Khasabis thought proteins are turned on and off for 25 years. He was introduced to the problem when he was a student at Cambridge University in the 1990s. “My friend was obsessed with the problem,” he says. “He mentioned it at every opportunity – at the bar, playing billiards – telling me if we could just hack protein coagulation, it would be transformational for biology. His passion has always been with me. ”
That friend was Tim Stevens, who is now a researcher at Cambridge working on protein structures. “Proteins are molecular machines that make people live on earth,” says Stevens.
Almost everything your body does, it does with proteins: they digest food, contract muscles, trigger neurons, detect light, boost immune responses, and more. Therefore, understanding what individual proteins do is crucial to understanding how organisms work, what happens when they don’t, and how to fix it.
The protein consists of a ribbon of amino acids whose chemical forces coagulate into a knot of complex turns and turns. The resulting 3D shape determines what it does. For example, hemoglobin, a protein that carries oxygen throughout the body and gives the blood a red color, has the shape of a small sac that allows it to pick up oxygen molecules in the lungs. The structure of the SARS-CoV-2 thorn protein allows the virus to attach to your cells.
The catch is that the amino acid tape is difficult to understand the structure of the protein – and thus its function. The unfolded tape can take 10 ^ 300 possible forms, the number in the order of all possible moves in the game Go.
Predicting this structure in the laboratory using techniques such as X-ray crystallography is painstaking work. Entire PhDs have been spent on developing folds of a single protein. The long-running CASP (Critical Assessment of Structure Prediction) competition was founded in 1994 to accelerate work by confronting computer forecasting methods with each other every two years. But no technique has ever come close to the accuracy of laboratory work. By 2016, progress had been equal for ten years.
Within months of AlphaGo’s success in 2016, DeepMind hired several biologists and set up a small interdisciplinary team to combat protein coagulation. The first look at what they were working on came in 2018, when DeepMind won CASP 13, surpassing other methods by a significant margin. But outside the world of biology few have paid much attention.
That changed when AlphaFold2 came out two years later. He won the CASP competition, which was the first time AI had predicted the structure of a protein with an accuracy that matched that of models made in an experimental laboratory – often with an error equal to the width of the atom. Biologists were stunned by how good it was.

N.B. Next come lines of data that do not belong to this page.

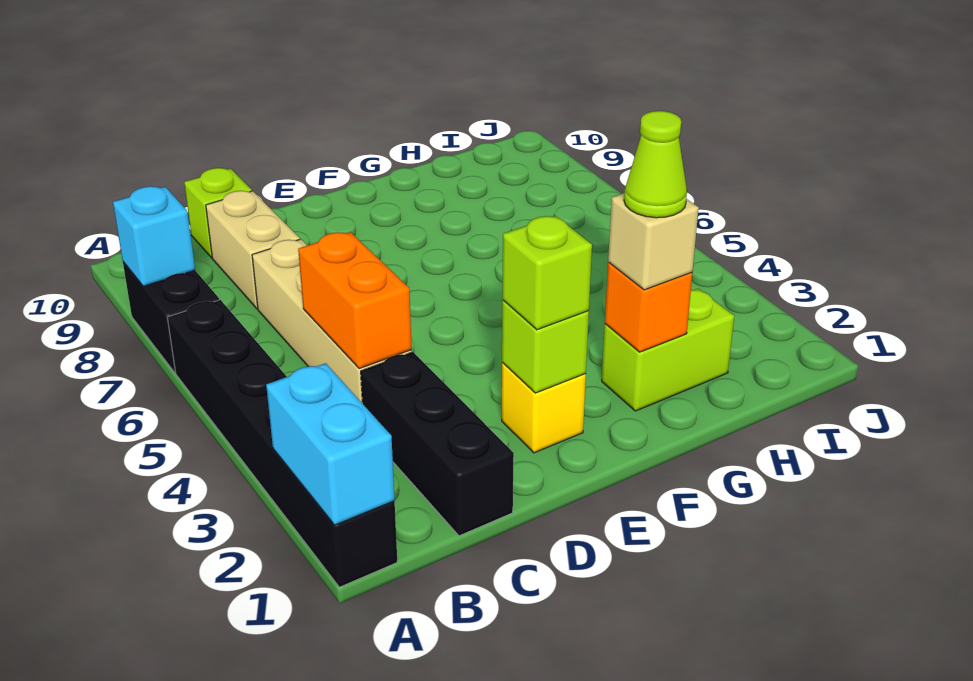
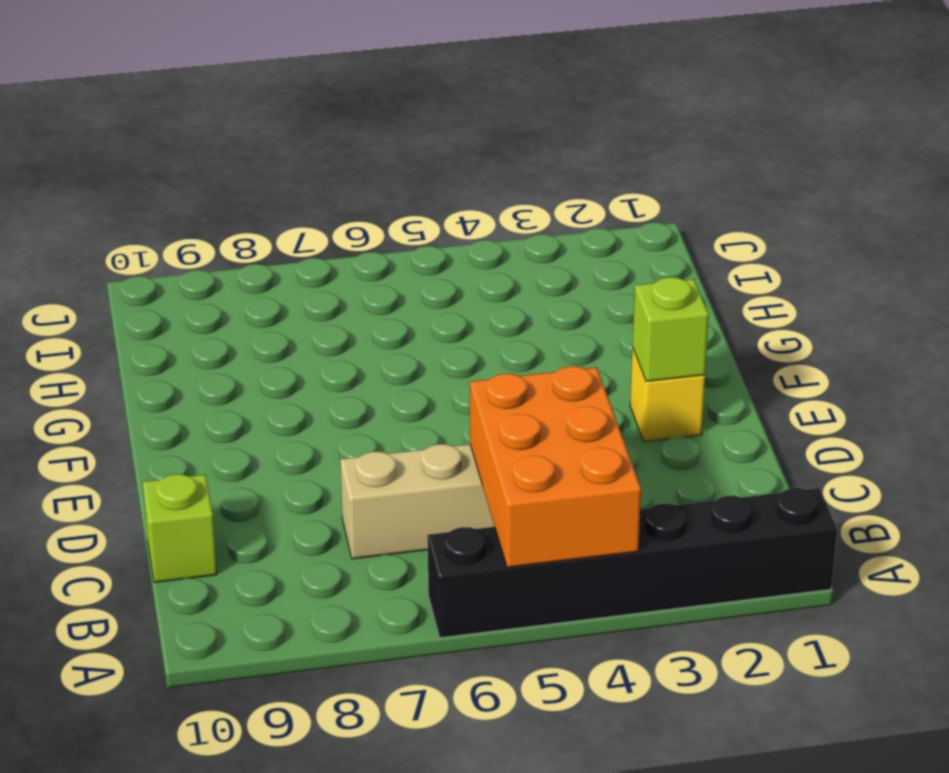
orange brick A4:C5 level 2 -> orange brick C4:C5 level 2
none -> black brick A7:A8 level 1
none -> black brick C1:C3 level 1
none -> tan brick C8:C9 level 1

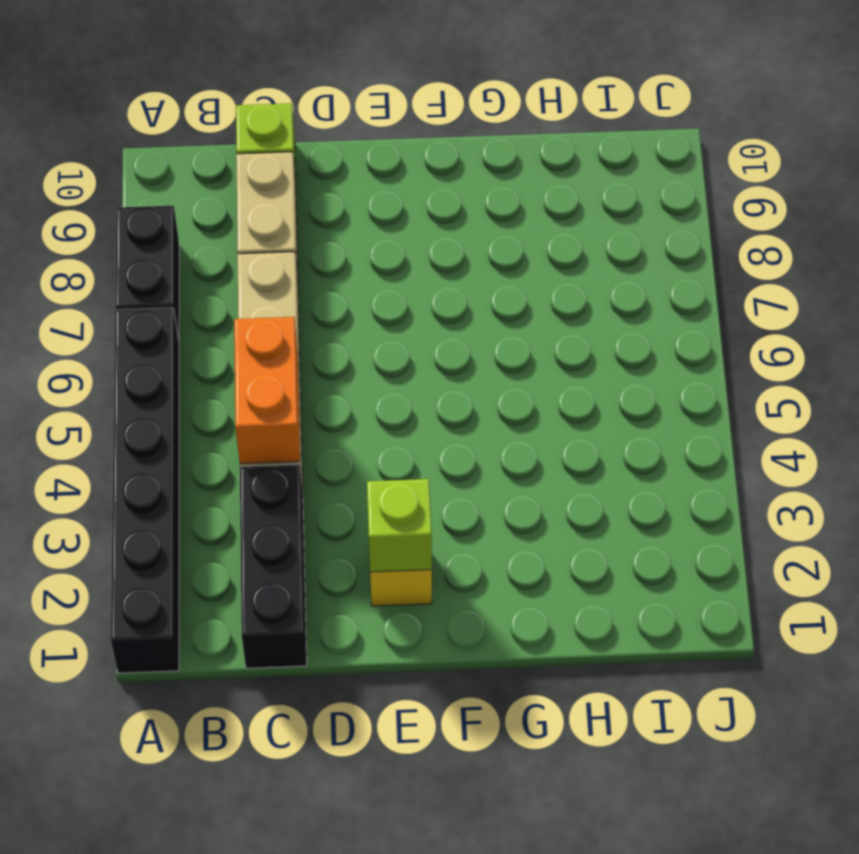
none -> lime brick G2:H2 level 1
none -> cyan brick A1:A2 level 2
none -> cyan brick A8 level 2

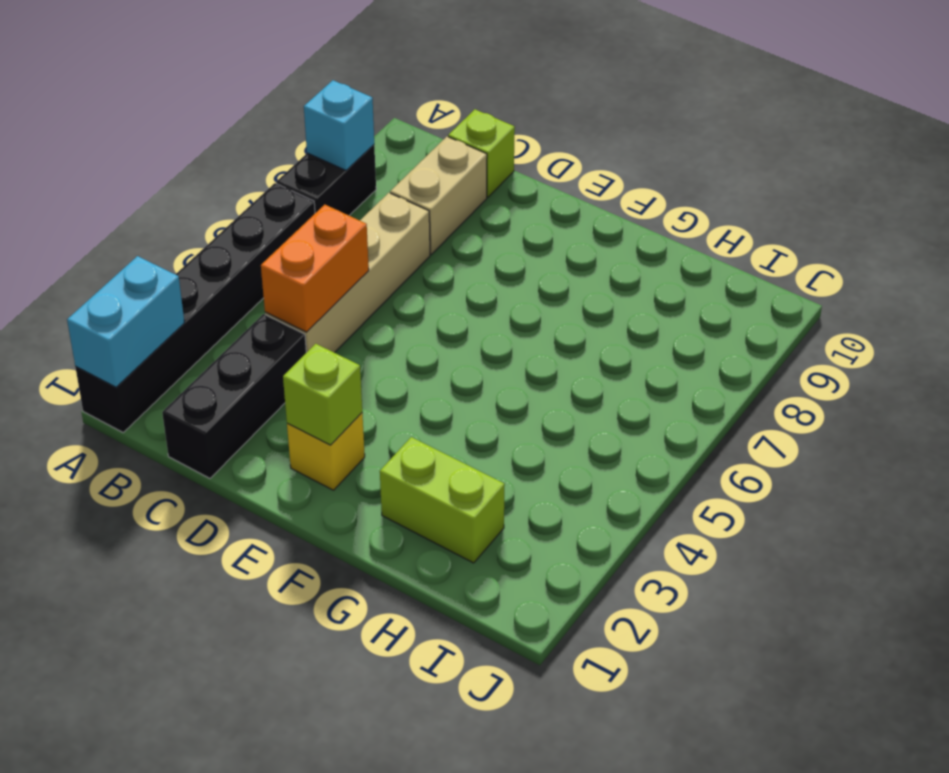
none -> orange brick G2 level 2
none -> lime brick E2 level 3
none -> tan brick G2 level 3

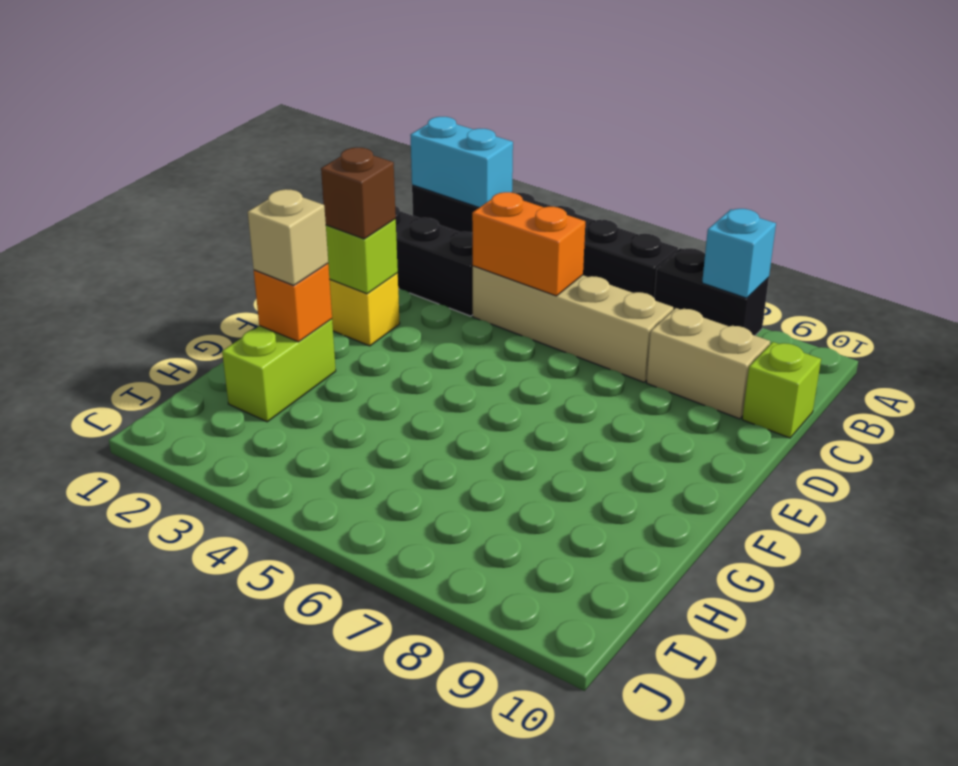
brown brick E2 level 3 -> lime brick E2 level 3
none -> lime cone G2 level 4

Watching the game AlphaGo in Seoul, Khasabis says he remembered an online game called FoldIt, which the team, led by David Baker, a leading protein researcher at the University of Washington, released in 2008. FoldIt asked players to study protein structures. , presented in the form of 3D images on their screens, composing them in different ways. Researchers behind the game hoped that if many people were playing, some data on the likely forms of certain proteins could emerge. It worked, and FoldIt players have even contributed to several new discoveries.
“If we can mimic the pinnacle of intuition in Go, then why don’t we reflect that in proteins?”
Hasabis played this game when he was 20, when he was a postdoc at MIT. He was amazed at how basic human intuition could lead to real breakthroughs, whether taking a step into Go or finding a new configuration in FoldIt.
“I was thinking about what we actually did with AlphaGo,” Khasabis says. “We followed the intuition of the incredible masters of Go. I thought, if we can mimic the pinnacle of intuition in Go, then why don’t we reflect that in proteins? ”
In a sense, the two problems were not so different. Like Go, protein coagulation is a problem with such enormous combinatorial complexity that the methods of calculating brute force do not match. Another common thing between go and protein coagulation is the availability of a lot of data on how you can solve the problem. AlphaGo used the endless story of its own past games; AlphaFold has used existing protein structures from Protein Data Bank, an international database of solved structures that biologists have supplemented for decades.
AlphaFold2 uses a focus network, a standard deep learning technique that allows the AI to focus on specific parts of its input. This technology underlies language models such as GPT-3, where it directs the neural network to the corresponding words in a sentence. Similarly, AlphaFold2 targets the appropriate amino acids in the sequence, such as pairs that can sit together in a compound structure. “They wiped the floor in the CASP competition by combining all these things that biologists have been striving for for decades and then just winning the AI,” Stevens says.
Over the last year at AlphaFold2 began to make an impact. DeepMind has published a detailed description of how the system works, and released the source code. He has also created a public database with the European Institute of Bioinformatics, which he fills with new protein structures, as predicted by AI. There are currently about 800,000 records in the database, and DeepMind says it will add more than 100 million next year – almost every protein known to science.
Many researchers still don’t fully understand what DeepMind has done, says Charlotte Dean, chief scientist at Exscientia, a UK-based drug discovery company AI and head of the protein informatics lab at Oxford University. Dean was also one of the reviewers of a paper DeepMind published on AlphaFold in the scientific journal Nature last year. “It changed the questions you can ask,” she says.